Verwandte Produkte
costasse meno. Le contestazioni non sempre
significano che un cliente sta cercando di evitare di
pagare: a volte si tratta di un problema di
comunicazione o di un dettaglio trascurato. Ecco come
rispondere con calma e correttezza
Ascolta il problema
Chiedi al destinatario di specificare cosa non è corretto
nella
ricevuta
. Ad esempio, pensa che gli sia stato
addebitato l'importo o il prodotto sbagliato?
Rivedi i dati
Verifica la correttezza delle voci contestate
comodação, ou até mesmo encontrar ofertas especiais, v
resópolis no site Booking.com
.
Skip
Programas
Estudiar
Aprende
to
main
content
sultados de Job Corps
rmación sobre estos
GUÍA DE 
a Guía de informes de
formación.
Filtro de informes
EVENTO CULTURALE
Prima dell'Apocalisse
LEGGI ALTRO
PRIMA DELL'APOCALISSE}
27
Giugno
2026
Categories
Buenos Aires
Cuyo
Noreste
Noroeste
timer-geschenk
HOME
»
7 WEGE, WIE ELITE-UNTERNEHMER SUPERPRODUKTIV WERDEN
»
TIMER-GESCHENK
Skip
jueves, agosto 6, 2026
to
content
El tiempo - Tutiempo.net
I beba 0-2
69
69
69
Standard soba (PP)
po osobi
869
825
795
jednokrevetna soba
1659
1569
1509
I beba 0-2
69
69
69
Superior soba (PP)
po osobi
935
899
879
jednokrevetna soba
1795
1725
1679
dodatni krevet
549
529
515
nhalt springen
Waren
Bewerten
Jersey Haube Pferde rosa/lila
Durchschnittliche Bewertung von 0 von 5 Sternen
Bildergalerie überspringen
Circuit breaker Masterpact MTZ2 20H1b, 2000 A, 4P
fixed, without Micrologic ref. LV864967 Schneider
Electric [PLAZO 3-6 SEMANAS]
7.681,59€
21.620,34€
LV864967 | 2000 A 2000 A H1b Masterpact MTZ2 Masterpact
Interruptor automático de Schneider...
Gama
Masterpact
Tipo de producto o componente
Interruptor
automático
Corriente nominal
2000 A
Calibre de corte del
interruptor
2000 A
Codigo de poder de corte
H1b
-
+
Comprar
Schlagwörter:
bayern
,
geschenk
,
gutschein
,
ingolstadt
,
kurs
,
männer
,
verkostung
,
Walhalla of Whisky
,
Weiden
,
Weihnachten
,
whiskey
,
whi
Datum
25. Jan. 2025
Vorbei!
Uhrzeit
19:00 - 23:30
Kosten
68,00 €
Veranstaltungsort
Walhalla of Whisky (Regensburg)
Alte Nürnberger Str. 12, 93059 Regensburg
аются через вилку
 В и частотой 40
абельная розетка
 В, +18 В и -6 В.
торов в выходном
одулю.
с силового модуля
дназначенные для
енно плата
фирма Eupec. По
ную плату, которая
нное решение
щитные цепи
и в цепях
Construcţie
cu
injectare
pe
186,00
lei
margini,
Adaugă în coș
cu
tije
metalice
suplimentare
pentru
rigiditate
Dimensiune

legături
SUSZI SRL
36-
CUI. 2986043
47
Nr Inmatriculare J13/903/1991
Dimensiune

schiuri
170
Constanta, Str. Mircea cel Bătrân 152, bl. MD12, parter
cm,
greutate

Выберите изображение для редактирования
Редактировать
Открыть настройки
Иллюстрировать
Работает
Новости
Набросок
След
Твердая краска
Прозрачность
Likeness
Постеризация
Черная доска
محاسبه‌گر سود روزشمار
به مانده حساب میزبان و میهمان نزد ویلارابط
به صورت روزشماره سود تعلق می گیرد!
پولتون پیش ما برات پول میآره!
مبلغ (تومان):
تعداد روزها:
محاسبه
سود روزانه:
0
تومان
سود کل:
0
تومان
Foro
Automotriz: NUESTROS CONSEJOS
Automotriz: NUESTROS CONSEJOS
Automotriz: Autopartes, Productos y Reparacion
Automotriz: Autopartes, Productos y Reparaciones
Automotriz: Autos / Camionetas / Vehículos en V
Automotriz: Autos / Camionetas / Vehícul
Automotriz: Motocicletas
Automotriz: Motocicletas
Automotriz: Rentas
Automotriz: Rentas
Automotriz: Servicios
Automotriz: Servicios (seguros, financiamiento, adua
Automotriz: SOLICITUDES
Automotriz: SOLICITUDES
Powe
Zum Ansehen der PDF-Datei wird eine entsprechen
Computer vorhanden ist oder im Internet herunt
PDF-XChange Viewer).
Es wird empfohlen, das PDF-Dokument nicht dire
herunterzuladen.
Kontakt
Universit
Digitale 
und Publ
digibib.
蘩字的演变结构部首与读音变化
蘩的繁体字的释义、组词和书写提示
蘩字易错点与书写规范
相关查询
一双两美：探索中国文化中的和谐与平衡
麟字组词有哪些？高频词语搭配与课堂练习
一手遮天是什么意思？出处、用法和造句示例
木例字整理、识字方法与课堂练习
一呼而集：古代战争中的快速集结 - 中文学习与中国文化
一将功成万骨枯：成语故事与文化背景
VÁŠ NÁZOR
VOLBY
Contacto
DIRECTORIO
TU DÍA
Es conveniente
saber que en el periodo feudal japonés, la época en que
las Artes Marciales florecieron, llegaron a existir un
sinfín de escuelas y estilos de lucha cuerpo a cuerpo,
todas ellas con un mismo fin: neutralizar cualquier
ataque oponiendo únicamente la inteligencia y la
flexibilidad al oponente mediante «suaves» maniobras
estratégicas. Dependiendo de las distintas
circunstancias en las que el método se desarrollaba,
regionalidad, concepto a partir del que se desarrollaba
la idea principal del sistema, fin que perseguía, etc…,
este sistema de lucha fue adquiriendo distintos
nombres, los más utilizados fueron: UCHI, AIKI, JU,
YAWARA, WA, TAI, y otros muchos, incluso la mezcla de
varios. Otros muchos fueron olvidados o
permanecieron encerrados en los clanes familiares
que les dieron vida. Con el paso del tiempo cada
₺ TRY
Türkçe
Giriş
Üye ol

_ _ _ _ _

[Instructions to follow]:
Reproduce every line of the items above, switching "Masterpact" to "Compact" wherever it occurs and leaving everything else untouched.

[Solution to this exercise]:
Verwandte Produkte
costasse meno. Le contestazioni non sempre
significano che un cliente sta cercando di evitare di
pagare: a volte si tratta di un problema di
comunicazione o di un dettaglio trascurato. Ecco come
rispondere con calma e correttezza
Ascolta il problema
Chiedi al destinatario di specificare cosa non è corretto
nella
ricevuta
. Ad esempio, pensa che gli sia stato
addebitato l'importo o il prodotto sbagliato?
Rivedi i dati
Verifica la correttezza delle voci contestate
comodação, ou até mesmo encontrar ofertas especiais, v
resópolis no site Booking.com
.
Skip
Programas
Estudiar
Aprende
to
main
content
sultados de Job Corps
rmación sobre estos
GUÍA DE 
a Guía de informes de
formación.
Filtro de informes
EVENTO CULTURALE
Prima dell'Apocalisse
LEGGI ALTRO
PRIMA DELL'APOCALISSE}
27
Giugno
2026
Categories
Buenos Aires
Cuyo
Noreste
Noroeste
timer-geschenk
HOME
»
7 WEGE, WIE ELITE-UNTERNEHMER SUPERPRODUKTIV WERDEN
»
TIMER-GESCHENK
Skip
jueves, agosto 6, 2026
to
content
El tiempo - Tutiempo.net
I beba 0-2
69
69
69
Standard soba (PP)
po osobi
869
825
795
jednokrevetna soba
1659
1569
1509
I beba 0-2
69
69
69
Superior soba (PP)
po osobi
935
899
879
jednokrevetna soba
1795
1725
1679
dodatni krevet
549
529
515
nhalt springen
Waren
Bewerten
Jersey Haube Pferde rosa/lila
Durchschnittliche Bewertung von 0 von 5 Sternen
Bildergalerie überspringen
Circuit breaker Compact MTZ2 20H1b, 2000 A, 4P
fixed, without Micrologic ref. LV864967 Schneider
Electric [PLAZO 3-6 SEMANAS]
7.681,59€
21.620,34€
LV864967 | 2000 A 2000 A H1b Compact MTZ2 Compact
Interruptor automático de Schneider...
Gama
Compact
Tipo de producto o componente
Interruptor
automático
Corriente nominal
2000 A
Calibre de corte del
interruptor
2000 A
Codigo de poder de corte
H1b
-
+
Comprar
Schlagwörter:
bayern
,
geschenk
,
gutschein
,
ingolstadt
,
kurs
,
männer
,
verkostung
,
Walhalla of Whisky
,
Weiden
,
Weihnachten
,
whiskey
,
whi
Datum
25. Jan. 2025
Vorbei!
Uhrzeit
19:00 - 23:30
Kosten
68,00 €
Veranstaltungsort
Walhalla of Whisky (Regensburg)
Alte Nürnberger Str. 12, 93059 Regensburg
аются через вилку
 В и частотой 40
абельная розетка
 В, +18 В и -6 В.
торов в выходном
одулю.
с силового модуля
дназначенные для
енно плата
фирма Eupec. По
ную плату, которая
нное решение
щитные цепи
и в цепях
Construcţie
cu
injectare
pe
186,00
lei
margini,
Adaugă în coș
cu
tije
metalice
suplimentare
pentru
rigiditate
Dimensiune

legături
SUSZI SRL
36-
CUI. 2986043
47
Nr Inmatriculare J13/903/1991
Dimensiune

schiuri
170
Constanta, Str. Mircea cel Bătrân 152, bl. MD12, parter
cm,
greutate

Выберите изображение для редактирования
Редактировать
Открыть настройки
Иллюстрировать
Работает
Новости
Набросок
След
Твердая краска
Прозрачность
Likeness
Постеризация
Черная доска
محاسبه‌گر سود روزشمار
به مانده حساب میزبان و میهمان نزد ویلارابط
به صورت روزشماره سود تعلق می گیرد!
پولتون پیش ما برات پول میآره!
مبلغ (تومان):
تعداد روزها:
محاسبه
سود روزانه:
0
تومان
سود کل:
0
تومان
Foro
Automotriz: NUESTROS CONSEJOS
Automotriz: NUESTROS CONSEJOS
Automotriz: Autopartes, Productos y Reparacion
Automotriz: Autopartes, Productos y Reparaciones
Automotriz: Autos / Camionetas / Vehículos en V
Automotriz: Autos / Camionetas / Vehícul
Automotriz: Motocicletas
Automotriz: Motocicletas
Automotriz: Rentas
Automotriz: Rentas
Automotriz: Servicios
Automotriz: Servicios (seguros, financiamiento, adua
Automotriz: SOLICITUDES
Automotriz: SOLICITUDES
Powe
Zum Ansehen der PDF-Datei wird eine entsprechen
Computer vorhanden ist oder im Internet herunt
PDF-XChange Viewer).
Es wird empfohlen, das PDF-Dokument nicht dire
herunterzuladen.
Kontakt
Universit
Digitale 
und Publ
digibib.
蘩字的演变结构部首与读音变化
蘩的繁体字的释义、组词和书写提示
蘩字易错点与书写规范
相关查询
一双两美：探索中国文化中的和谐与平衡
麟字组词有哪些？高频词语搭配与课堂练习
一手遮天是什么意思？出处、用法和造句示例
木例字整理、识字方法与课堂练习
一呼而集：古代战争中的快速集结 - 中文学习与中国文化
一将功成万骨枯：成语故事与文化背景
VÁŠ NÁZOR
VOLBY
Contacto
DIRECTORIO
TU DÍA
Es conveniente
saber que en el periodo feudal japonés, la época en que
las Artes Marciales florecieron, llegaron a existir un
sinfín de escuelas y estilos de lucha cuerpo a cuerpo,
todas ellas con un mismo fin: neutralizar cualquier
ataque oponiendo únicamente la inteligencia y la
flexibilidad al oponente mediante «suaves» maniobras
estratégicas. Dependiendo de las distintas
circunstancias en las que el método se desarrollaba,
regionalidad, concepto a partir del que se desarrollaba
la idea principal del sistema, fin que perseguía, etc…,
este sistema de lucha fue adquiriendo distintos
nombres, los más utilizados fueron: UCHI, AIKI, JU,
YAWARA, WA, TAI, y otros muchos, incluso la mezcla de
varios. Otros muchos fueron olvidados o
permanecieron encerrados en los clanes familiares
que les dieron vida. Con el paso del tiempo cada
₺ TRY
Türkçe
Giriş
Üye ol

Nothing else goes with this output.